▶ [PROBLEM]: In the entries below, some lines hold the string "down"; please say how many, giving the number and nothing else.

* * *

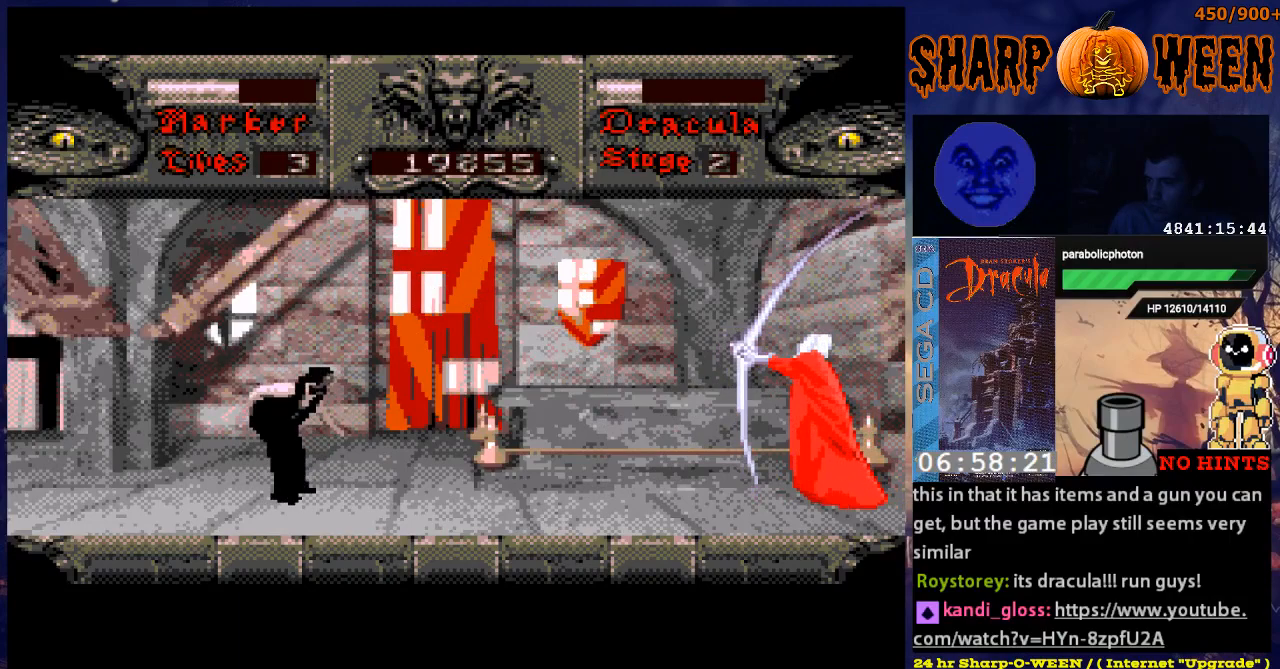
Gameplay with a controller (Xbox layout); each line is a JSON object with the inputs held at the frame after it. "events" lists button and stick changes between this image and that frame as [ms after this image, input, new state], when the widget could be followed in between. Not read: L1 L2 L3 R1 R2 R3.
{"buttons": ["A", "DPAD_RIGHT"], "events": []}
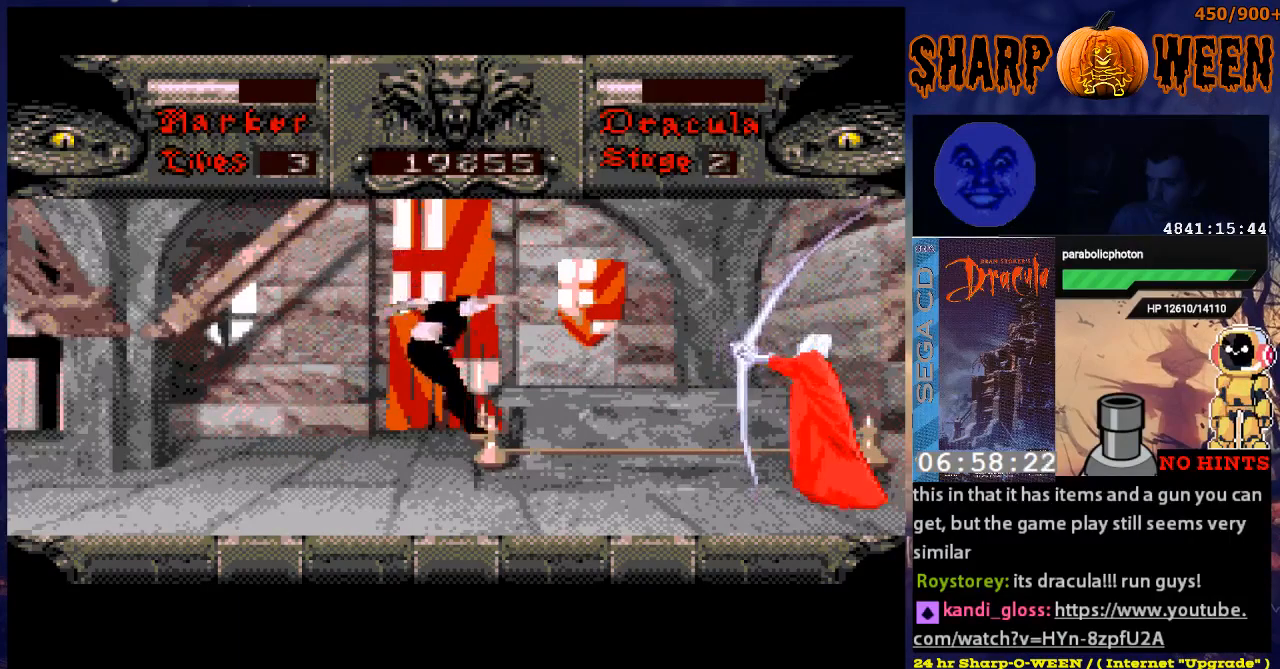
{"buttons": ["DPAD_RIGHT"], "events": [[133, "A", "up"]]}
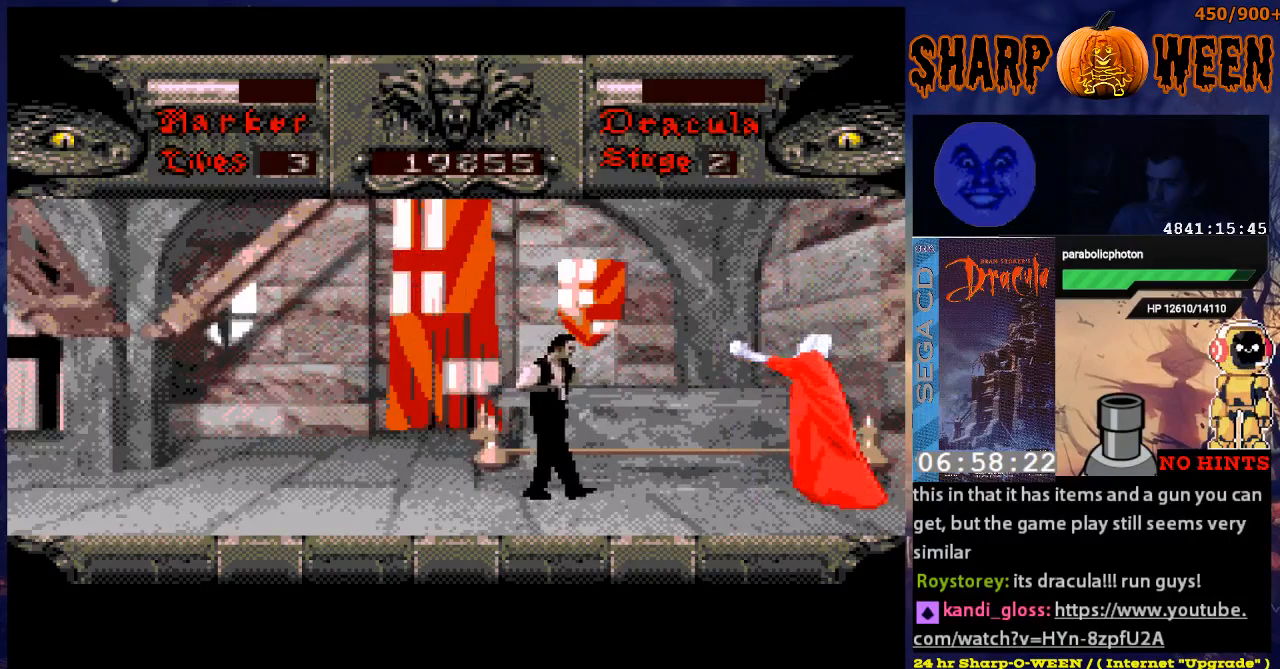
{"buttons": ["C", "DPAD_RIGHT"], "events": [[486, "C", "down"]]}
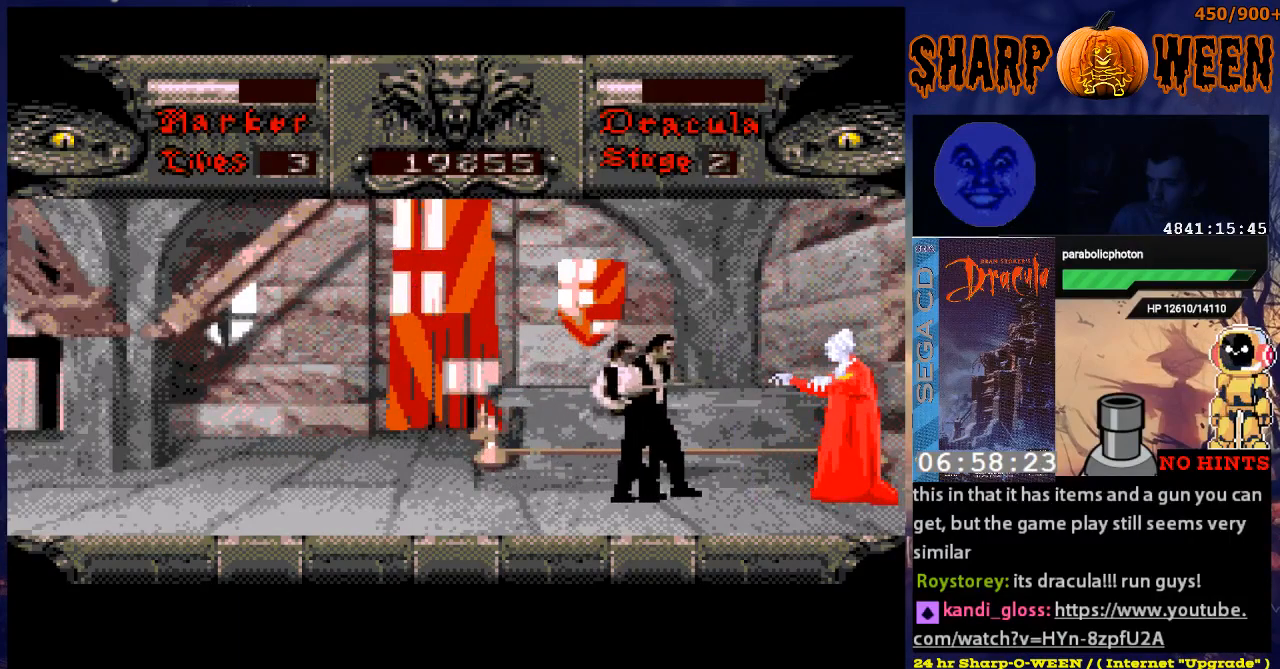
{"buttons": [], "events": [[84, "C", "up"], [168, "C", "down"], [218, "C", "up"], [268, "DPAD_RIGHT", "up"]]}
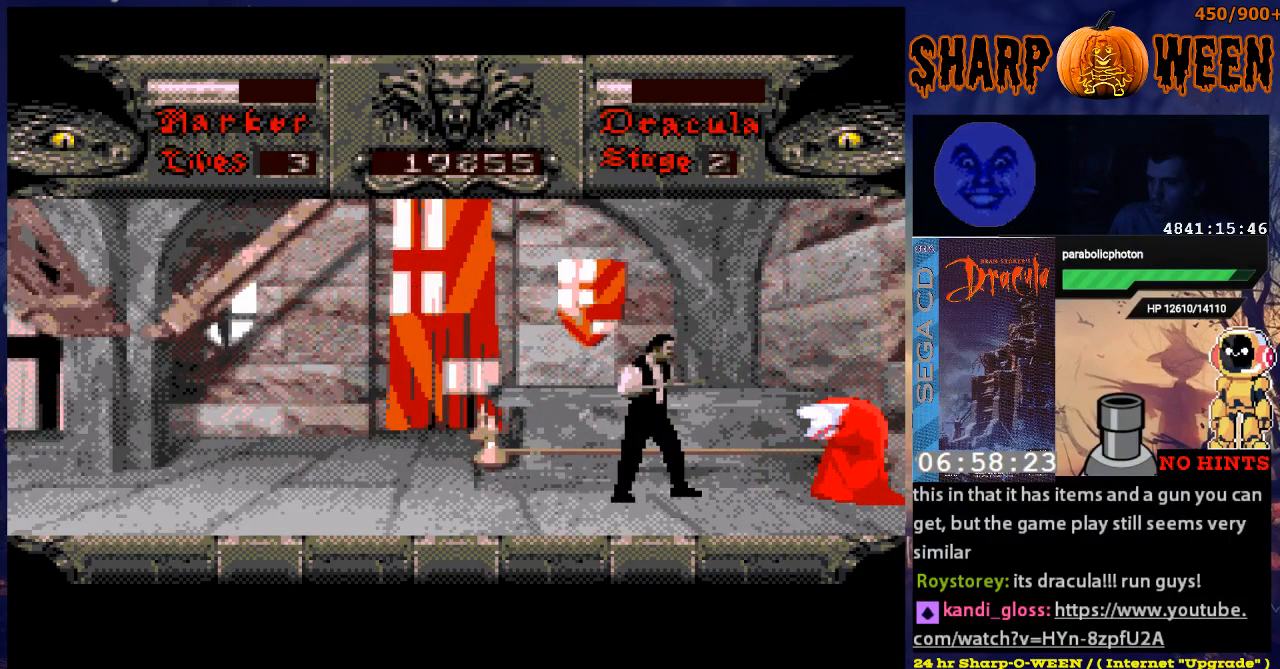
{"buttons": [], "events": [[17, "DPAD_LEFT", "down"], [469, "DPAD_LEFT", "up"]]}
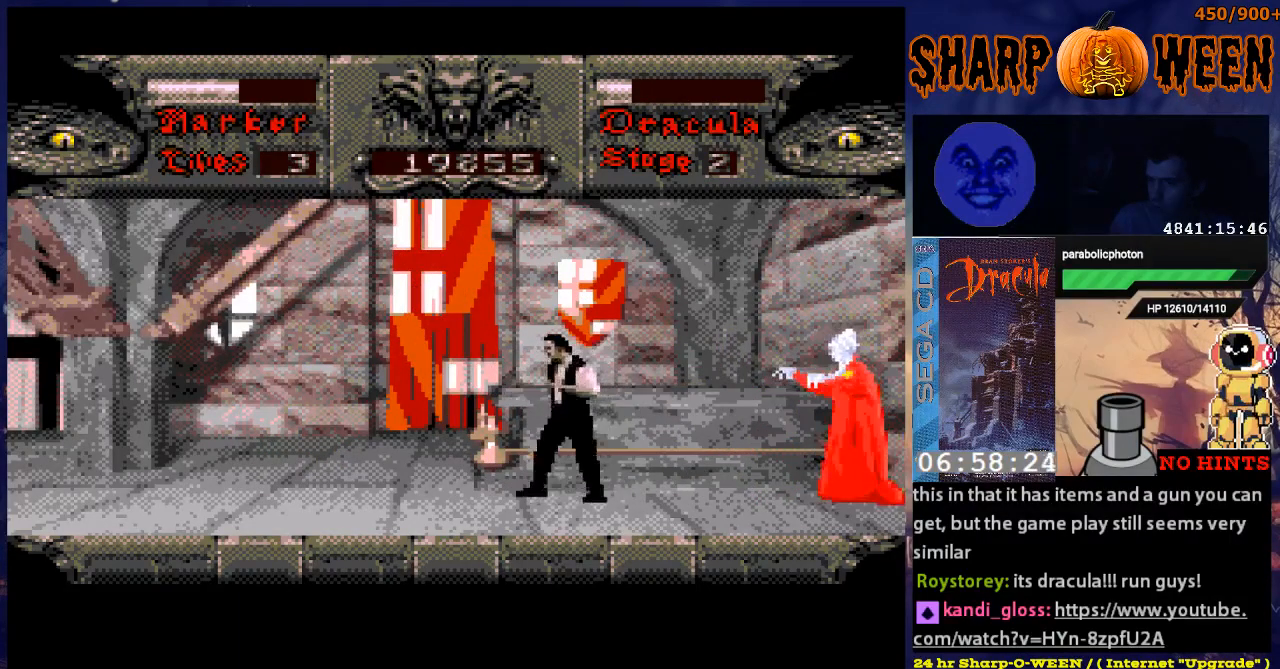
{"buttons": ["DPAD_DOWN"], "events": [[67, "DPAD_DOWN", "down"]]}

* * *

▶ [TASK RESPONSE]: 4